IN THE UNITED STATES COURT OF APPEALS
FOR THE FIFTH CIRCUIT United States Court of Appeals
Fifth Circuit
FILED
October 20, 2009
No. 08-41270
Conference Calendar Charles R. Fulbruge III
Clerk
UNITED STATES OF AMERICA,
Plaintiff-Appellee
v.
GENE EARL PETTAWAY,
Defendant-Appellant
Appeal from the United States District Court
for the Eastern District of Texas
USDC No. 9:98-CR-40-1
Before WIENER, BENAVIDES, and STEWART, Circuit Judges.
PER CURIAM:*
Gene Earl Pettaway, federal prisoner # 95088-080, filed a motion for a
reduced sentence pursuant to 18 U.S.C. § 3582(c)(2) in which he sought a
reduction in his offense level based on Amendment 706 to the crack cocaine
Guidelines. Pettaway appeals the district court’s denial of that motion. The
Government has filed a motion for summary affirmance or, alternatively, for an
extension of time to file a brief on the merits.
*
Pursuant to 5TH CIR . R. 47.5, the court has determined that this opinion should not
be published and is not precedent except under the limited circumstances set forth in 5TH CIR .
R. 47.5.4.
No. 08-41270
Although the district court’s decision whether to reduce a sentence
ordinarily is reviewed for an abuse of discretion, a court’s interpretation of the
Guidelines is reviewed de novo. United States v. Doublin, 572 F.3d 235, 237 (5th
Cir. 2009), petition for cert. filed (Sept. 21, 2009) (No. 09-6657). Because the
district court’s denial of Pettaway’s motion was based on its determination that
it could not reduce Pettaway’s sentence due to his career offender status under
the Guidelines, review is de novo. See id.
Section 3582(c)(2) permits the discretionary modification of a defendant’s
sentence where the sentencing range is later lowered by the Sentencing
Commission, “if such a reduction is consistent with the policy statements issued
by the Sentencing Commission.” United States v. Gonzalez-Balderas, 105 F.3d
981, 982 (5th Cir. 1997). Sentence reductions under § 3582 are thus governed
by the policy statements of the Guidelines. Doublin, 572 F.3d at 237.
Pettaway’s guidelines range was not derived from the quantity of crack
cocaine involved in the offense, but rather from his career offender status. The
district court was thus correct in concluding that a reduction was not permitted
under § 3582(c)(2). See § 3582(c)(2). Pettaway’s argument that the district court
had the discretion to reduce his sentence under § 3582 in light of United States
v.
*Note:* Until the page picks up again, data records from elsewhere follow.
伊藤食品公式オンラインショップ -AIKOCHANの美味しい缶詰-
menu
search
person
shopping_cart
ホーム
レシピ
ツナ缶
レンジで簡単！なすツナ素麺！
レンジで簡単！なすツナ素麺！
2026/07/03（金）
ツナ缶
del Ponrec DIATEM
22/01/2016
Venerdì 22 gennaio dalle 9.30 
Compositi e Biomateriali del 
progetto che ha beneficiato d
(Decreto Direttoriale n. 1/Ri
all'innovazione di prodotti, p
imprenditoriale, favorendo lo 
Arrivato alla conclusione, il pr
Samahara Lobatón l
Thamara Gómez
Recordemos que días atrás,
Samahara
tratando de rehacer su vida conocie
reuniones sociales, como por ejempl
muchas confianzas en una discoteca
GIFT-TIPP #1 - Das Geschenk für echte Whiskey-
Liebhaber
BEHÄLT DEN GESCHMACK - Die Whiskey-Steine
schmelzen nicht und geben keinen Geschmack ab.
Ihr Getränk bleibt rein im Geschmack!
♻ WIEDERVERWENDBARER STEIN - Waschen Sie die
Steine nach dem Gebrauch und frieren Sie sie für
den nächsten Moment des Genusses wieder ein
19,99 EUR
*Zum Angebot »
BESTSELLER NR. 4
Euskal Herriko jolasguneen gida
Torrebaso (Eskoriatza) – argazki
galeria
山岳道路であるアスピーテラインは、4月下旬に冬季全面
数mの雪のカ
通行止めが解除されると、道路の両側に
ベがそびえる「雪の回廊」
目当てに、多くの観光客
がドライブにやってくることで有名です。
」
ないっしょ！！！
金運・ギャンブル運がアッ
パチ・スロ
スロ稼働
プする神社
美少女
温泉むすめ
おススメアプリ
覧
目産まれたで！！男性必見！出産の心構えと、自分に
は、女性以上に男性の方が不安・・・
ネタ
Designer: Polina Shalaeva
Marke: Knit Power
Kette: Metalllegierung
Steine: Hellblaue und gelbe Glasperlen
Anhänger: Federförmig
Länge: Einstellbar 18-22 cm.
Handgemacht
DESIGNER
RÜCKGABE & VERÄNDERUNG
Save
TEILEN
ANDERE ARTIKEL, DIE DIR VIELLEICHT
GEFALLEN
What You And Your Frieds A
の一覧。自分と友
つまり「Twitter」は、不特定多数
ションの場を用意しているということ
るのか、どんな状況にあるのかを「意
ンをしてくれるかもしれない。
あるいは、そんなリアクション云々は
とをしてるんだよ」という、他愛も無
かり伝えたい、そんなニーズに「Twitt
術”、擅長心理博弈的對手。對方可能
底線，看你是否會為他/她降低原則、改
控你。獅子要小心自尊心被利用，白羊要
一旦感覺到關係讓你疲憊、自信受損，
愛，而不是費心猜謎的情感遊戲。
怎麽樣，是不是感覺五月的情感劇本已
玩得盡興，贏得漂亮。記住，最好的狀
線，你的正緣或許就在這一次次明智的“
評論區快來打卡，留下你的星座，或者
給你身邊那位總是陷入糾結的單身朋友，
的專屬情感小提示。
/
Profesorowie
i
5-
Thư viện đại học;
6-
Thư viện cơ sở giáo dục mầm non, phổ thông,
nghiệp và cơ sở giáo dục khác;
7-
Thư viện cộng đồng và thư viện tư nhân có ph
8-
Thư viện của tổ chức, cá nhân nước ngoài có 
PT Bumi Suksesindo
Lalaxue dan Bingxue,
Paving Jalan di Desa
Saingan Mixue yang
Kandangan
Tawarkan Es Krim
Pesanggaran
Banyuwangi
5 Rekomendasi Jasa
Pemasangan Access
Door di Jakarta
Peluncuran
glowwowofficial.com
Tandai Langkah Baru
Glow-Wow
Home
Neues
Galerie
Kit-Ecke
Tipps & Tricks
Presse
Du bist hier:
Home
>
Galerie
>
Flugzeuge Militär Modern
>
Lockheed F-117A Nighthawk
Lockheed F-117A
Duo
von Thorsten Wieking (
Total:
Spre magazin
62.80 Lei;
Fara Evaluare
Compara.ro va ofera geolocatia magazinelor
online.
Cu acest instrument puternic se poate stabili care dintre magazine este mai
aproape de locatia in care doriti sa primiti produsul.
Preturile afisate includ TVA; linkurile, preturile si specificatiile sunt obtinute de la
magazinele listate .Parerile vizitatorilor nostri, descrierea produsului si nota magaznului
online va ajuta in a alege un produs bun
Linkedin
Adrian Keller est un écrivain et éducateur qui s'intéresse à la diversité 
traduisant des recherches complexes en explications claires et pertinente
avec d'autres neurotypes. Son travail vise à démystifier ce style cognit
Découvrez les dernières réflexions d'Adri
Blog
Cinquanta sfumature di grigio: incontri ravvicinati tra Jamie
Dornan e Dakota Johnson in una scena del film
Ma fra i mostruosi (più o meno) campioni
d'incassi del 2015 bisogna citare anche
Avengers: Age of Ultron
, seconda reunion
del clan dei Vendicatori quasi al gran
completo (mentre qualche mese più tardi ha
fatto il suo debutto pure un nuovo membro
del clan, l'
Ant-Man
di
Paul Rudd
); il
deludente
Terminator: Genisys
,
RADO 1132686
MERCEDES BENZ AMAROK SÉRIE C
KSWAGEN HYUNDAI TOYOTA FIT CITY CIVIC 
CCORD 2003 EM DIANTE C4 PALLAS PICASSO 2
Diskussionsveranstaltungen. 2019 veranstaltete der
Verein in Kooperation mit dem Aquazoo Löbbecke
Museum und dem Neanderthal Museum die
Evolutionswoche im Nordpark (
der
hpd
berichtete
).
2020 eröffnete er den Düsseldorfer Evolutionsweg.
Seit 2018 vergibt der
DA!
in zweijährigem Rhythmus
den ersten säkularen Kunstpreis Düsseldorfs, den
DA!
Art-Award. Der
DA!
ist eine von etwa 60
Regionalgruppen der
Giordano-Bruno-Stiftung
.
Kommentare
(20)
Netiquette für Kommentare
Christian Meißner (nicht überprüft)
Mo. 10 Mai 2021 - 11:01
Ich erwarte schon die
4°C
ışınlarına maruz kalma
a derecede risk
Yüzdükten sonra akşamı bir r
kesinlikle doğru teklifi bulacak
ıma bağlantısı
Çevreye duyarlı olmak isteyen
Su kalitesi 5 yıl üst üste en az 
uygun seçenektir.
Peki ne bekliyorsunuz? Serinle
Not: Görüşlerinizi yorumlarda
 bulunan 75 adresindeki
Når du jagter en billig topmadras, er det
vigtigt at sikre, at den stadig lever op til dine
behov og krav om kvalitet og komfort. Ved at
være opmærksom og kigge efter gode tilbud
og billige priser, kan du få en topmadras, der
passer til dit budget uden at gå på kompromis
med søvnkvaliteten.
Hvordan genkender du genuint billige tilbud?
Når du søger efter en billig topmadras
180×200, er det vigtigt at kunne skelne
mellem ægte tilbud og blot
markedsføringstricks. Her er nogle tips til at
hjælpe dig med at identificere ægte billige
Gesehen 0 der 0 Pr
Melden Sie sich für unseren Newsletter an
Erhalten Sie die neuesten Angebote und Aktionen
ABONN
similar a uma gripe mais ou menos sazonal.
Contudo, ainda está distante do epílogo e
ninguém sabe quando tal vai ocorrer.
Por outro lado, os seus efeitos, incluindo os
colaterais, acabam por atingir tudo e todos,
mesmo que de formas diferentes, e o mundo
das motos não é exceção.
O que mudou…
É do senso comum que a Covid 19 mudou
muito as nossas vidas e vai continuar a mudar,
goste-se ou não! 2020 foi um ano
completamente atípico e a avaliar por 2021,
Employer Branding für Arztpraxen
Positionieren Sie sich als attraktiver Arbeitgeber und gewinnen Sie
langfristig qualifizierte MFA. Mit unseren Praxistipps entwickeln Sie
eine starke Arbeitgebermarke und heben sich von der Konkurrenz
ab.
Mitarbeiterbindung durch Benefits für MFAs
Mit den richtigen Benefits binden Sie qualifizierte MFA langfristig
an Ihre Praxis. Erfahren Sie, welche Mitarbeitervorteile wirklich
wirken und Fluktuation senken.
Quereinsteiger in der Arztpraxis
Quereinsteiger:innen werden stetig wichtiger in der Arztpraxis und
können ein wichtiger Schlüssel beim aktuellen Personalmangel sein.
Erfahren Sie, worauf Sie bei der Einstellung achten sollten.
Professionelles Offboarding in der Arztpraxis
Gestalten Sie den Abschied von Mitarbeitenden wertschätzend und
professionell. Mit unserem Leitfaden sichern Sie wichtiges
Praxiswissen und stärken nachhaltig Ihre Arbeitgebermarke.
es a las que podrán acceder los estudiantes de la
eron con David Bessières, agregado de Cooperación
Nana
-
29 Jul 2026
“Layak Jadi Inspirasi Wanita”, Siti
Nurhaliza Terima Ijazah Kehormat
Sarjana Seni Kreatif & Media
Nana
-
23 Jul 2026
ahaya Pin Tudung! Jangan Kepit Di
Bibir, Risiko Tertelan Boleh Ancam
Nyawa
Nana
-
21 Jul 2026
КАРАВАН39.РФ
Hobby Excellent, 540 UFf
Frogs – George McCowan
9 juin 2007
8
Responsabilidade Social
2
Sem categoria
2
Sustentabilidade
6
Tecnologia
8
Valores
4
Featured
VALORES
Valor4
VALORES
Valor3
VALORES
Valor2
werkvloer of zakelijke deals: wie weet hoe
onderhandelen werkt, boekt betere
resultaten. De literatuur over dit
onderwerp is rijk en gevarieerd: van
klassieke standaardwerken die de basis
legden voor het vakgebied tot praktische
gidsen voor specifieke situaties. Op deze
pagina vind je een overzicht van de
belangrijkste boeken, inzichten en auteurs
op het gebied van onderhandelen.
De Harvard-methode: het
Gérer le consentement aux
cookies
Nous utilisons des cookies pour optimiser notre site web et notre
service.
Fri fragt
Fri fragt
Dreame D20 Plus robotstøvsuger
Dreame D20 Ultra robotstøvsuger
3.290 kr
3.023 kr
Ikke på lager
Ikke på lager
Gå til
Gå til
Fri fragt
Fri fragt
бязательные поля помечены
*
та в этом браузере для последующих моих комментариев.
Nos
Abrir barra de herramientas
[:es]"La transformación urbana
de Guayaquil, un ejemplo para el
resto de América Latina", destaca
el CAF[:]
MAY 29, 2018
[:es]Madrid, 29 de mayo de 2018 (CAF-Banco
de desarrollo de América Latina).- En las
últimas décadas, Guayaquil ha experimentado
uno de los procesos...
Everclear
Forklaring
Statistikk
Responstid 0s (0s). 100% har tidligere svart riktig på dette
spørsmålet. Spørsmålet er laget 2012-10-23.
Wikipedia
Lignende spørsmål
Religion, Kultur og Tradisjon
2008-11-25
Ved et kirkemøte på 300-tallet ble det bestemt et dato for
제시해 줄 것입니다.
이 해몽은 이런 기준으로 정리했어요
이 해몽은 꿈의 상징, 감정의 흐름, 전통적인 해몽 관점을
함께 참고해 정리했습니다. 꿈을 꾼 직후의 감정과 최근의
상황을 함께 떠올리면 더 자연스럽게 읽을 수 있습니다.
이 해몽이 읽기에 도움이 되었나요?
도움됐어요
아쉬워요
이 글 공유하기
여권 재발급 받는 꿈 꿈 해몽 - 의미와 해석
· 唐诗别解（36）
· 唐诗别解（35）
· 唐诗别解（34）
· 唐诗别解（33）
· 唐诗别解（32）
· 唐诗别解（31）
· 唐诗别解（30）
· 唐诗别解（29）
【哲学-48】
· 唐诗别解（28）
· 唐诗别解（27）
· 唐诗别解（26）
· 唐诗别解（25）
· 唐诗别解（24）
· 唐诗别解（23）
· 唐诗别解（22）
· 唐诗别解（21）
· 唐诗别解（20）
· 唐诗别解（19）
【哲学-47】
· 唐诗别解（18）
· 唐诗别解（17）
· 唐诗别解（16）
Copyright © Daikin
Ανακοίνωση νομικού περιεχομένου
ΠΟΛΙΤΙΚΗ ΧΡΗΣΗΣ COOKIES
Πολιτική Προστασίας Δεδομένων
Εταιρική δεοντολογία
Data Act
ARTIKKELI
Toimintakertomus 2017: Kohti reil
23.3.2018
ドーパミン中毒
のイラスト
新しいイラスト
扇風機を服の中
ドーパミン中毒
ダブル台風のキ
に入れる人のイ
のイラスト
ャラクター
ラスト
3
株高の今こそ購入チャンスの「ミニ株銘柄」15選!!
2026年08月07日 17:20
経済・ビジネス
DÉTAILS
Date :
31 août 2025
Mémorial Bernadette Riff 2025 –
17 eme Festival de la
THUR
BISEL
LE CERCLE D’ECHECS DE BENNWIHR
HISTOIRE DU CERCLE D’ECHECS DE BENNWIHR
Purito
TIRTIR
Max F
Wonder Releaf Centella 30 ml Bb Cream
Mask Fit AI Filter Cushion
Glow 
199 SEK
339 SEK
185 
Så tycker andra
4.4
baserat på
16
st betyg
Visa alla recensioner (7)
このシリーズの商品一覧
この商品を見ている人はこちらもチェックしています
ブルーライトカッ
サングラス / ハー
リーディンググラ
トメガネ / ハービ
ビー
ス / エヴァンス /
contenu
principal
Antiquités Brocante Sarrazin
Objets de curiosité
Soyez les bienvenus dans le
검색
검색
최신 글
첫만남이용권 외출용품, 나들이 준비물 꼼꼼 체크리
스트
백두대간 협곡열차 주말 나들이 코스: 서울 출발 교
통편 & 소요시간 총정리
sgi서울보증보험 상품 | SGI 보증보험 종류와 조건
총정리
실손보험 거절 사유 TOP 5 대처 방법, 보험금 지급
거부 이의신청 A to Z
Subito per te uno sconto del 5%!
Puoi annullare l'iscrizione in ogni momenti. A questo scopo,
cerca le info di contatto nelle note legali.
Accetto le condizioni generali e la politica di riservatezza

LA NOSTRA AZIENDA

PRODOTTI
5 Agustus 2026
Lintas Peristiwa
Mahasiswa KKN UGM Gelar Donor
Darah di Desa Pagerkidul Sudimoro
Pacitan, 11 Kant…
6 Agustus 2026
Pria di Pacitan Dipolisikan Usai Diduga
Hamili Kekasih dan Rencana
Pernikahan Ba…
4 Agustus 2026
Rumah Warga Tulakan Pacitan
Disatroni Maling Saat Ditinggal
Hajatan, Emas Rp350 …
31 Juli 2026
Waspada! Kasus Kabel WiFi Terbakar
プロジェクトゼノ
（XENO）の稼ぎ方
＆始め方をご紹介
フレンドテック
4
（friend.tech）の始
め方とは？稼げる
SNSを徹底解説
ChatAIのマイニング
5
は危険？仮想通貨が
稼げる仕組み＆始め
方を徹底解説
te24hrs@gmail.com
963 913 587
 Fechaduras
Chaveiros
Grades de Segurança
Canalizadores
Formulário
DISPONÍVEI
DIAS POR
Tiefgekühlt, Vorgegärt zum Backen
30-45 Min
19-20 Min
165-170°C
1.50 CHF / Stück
Booker, 543 U.S. 220 (2005), is unavailing because “the concerns at issue in
Booker do not apply in an 18 U.S.C. § 3582(c)(2) proceeding.” Doublin, 572 F.3d
at 238. Although the Guidelines must be treated as advisory in an original
sentencing proceeding, Booker does not prevent Congress from incorporating a
Guideline provision “as a means of defining and limiting a district court’s
authority to reduce a sentence under § 3582(c).” Id. at 239 (internal quotation
and citation omitted).
The district court thus did not err in denying Pettaway’s motion for a
reduction of sentence. The district court’s judgment is AFFIRMED, the
Government’s motion for summary affirmance is GRANTED, and the
Government’s motion for an extension of time is DENIED.